Tron Legends in production now

Comicon attendees are reporting various viral marketing mysteries and magic surrounding Disney’s Tron Legends now in production.

SWORN the game by Cybermonkey
One of my favorite online light cycle racers (Cybermonkey’s SWRON) is still available on Cybermonkey.org .

Tron was a breakthrough film in the history of 3D computer graphics and animation. And the 1982, when the film was initially released was a jaw dropping year in the history of science fiction. I was 17 years old and preparing for my senior year in high school when that summer rained down science fiction masterpieces. Tron, ET, Blade Runner and of course the greatest Star Trek film of all time, The Wrath of Khan.


Tron was the vision of a zealous animator Steven Lisberger, whose small production company was known primarily for ‘Animalympics.’ In 1976 surrounded by ‘Pong’, Star Wars and the arcade game explosion is it any wonder that he was inspired to do such a film, but his vision was absolutely at the edge of the technical capacity of the day.
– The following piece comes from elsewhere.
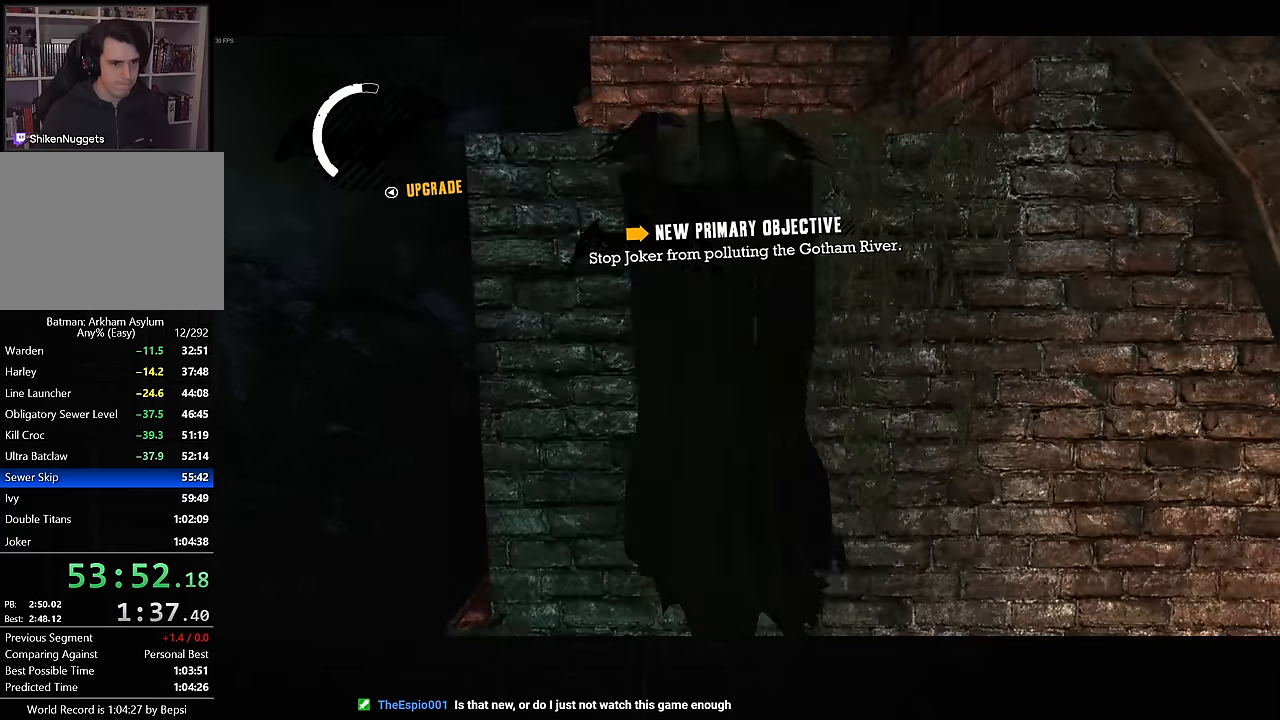
{"buttons": ["CROSS"], "left_stick": "up", "right_stick": "down-right", "events": [[234, "right_stick", "down-right"]]}
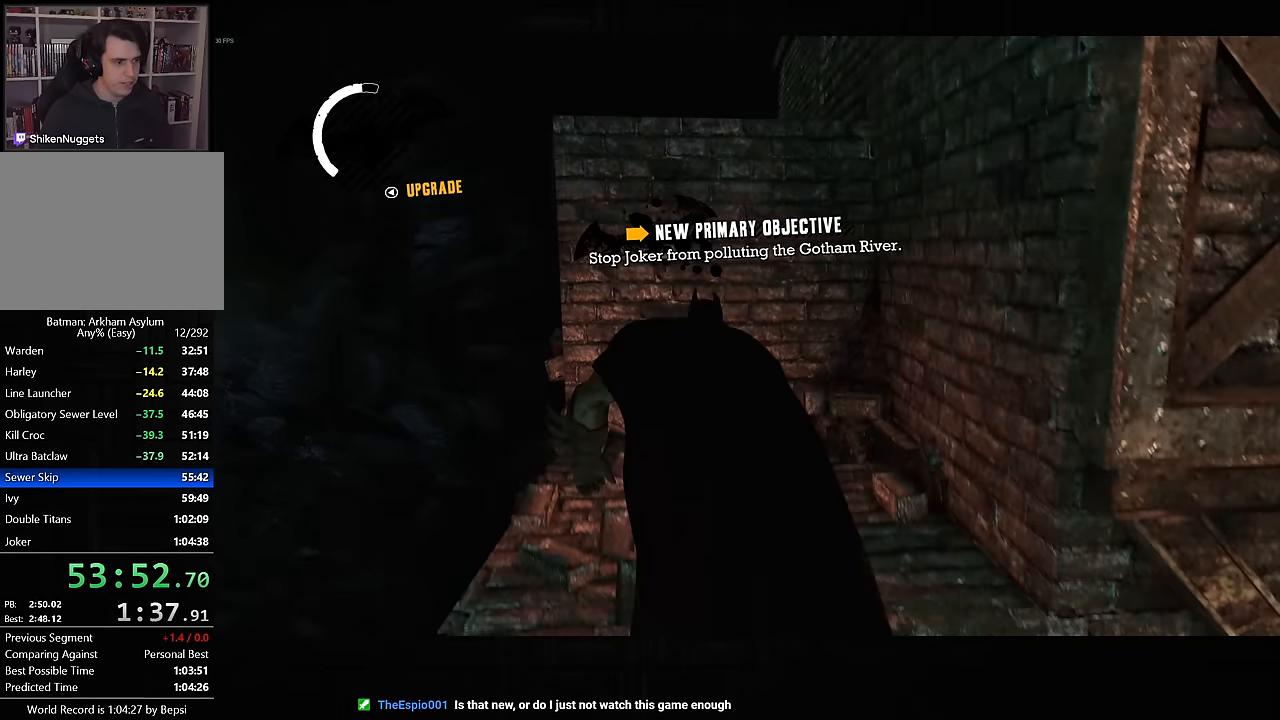
{"buttons": ["CROSS"], "left_stick": "up", "right_stick": "down-right", "events": []}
In the end it would require cutting edge evolution from most of the major 3D special effects companies in the industry to realize Lisberger’s vision.

There is a solid documentary on the making of Tron on the 20th anniversary DVD if you want to get a deeper understanding of the players and process. One of the most compelling bits of evidence that it would even be possible to do the film was the now famous Triple i demo reel. Another player was Robert Abel and Associates. You can get a sense of their state of technology from this You Tube video of a 1980 AT&T ad.

At that time three computer engineers (Jamie Fenton, Marc Canter and Mark Pierce) were working together at Bally in Chicago. 18 months later the trio would found Macromind (later Macromedia) and create Macromind / Macromedia Director. I spoke to Jamie (via email) yesterday and learned that she’s hard at work inventing video and RAM analysis artware, and spoke to Marc a few months ago discovering that he’s very seriously embedded in the social networking space. Mark is running a mobile games company, Super Happy Fun Fun,today.

It would be more than a decade before Macromedia codenamed a project designed to bring 3D to the Internet in honor of this legendary science fiction classic, and ironically – the pair now stand to each see sequels synchronize. I couldn’t help but admire the universal synergy – and pay homage to Tron.